List each line of the records below that contains the string "data". Matching is case-sensitive.

MATERIAL PROVIDED.
*** Begin section ***

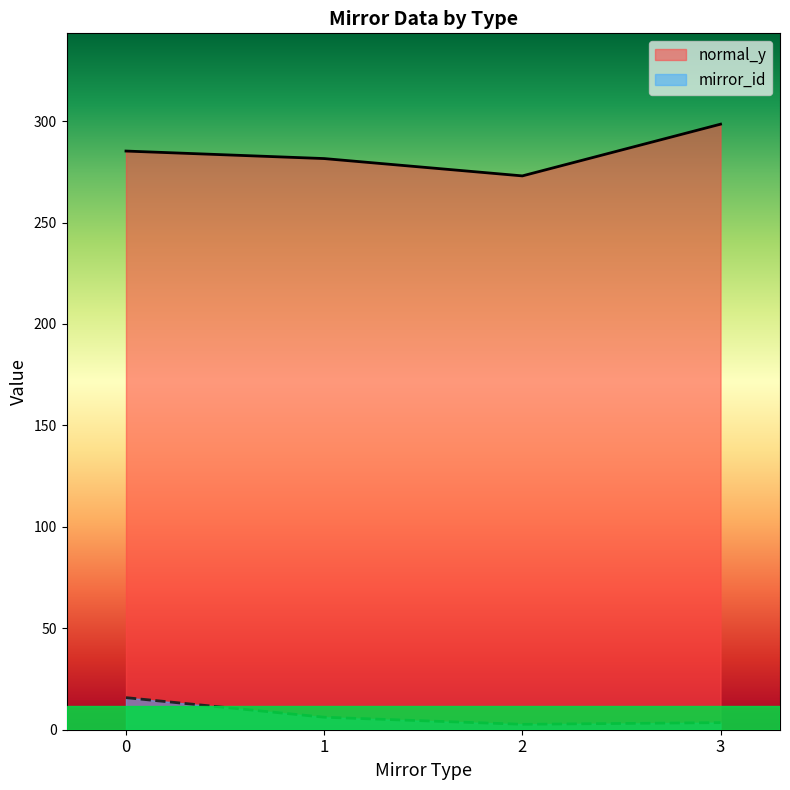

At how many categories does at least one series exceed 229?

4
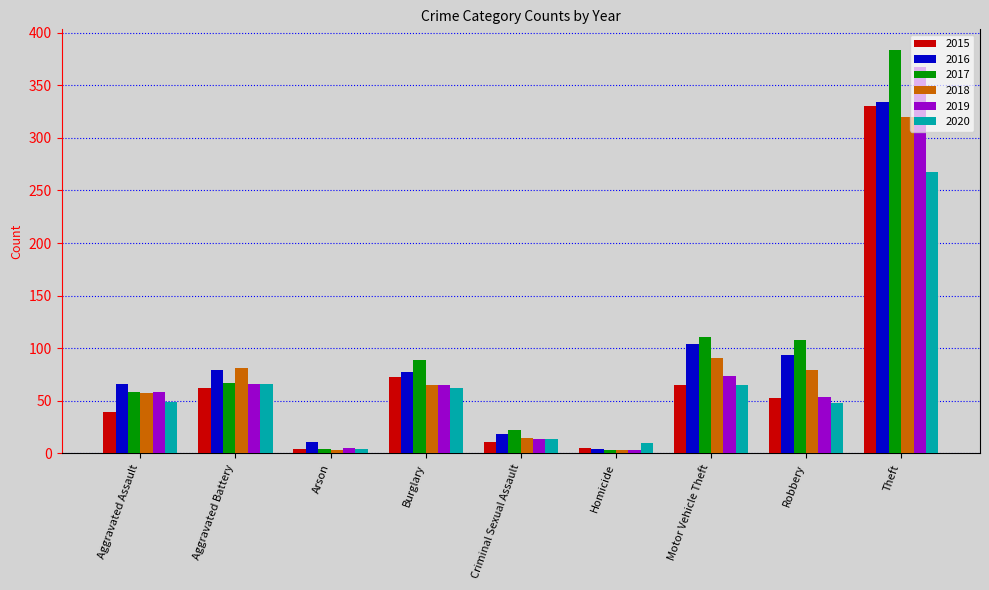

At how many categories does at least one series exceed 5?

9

*** End section ***
*** Begin section ***

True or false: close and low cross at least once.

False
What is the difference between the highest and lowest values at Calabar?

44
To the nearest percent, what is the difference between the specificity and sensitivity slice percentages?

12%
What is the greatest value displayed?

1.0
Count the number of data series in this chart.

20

*** End section ***
*** Begin section ***

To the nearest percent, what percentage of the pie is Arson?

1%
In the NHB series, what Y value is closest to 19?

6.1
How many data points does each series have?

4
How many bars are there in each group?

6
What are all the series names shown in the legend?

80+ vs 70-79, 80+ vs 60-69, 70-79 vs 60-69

*** End section ***

ANSWER BOX.
Count the number of data series in this chart.
How many data points does each series have?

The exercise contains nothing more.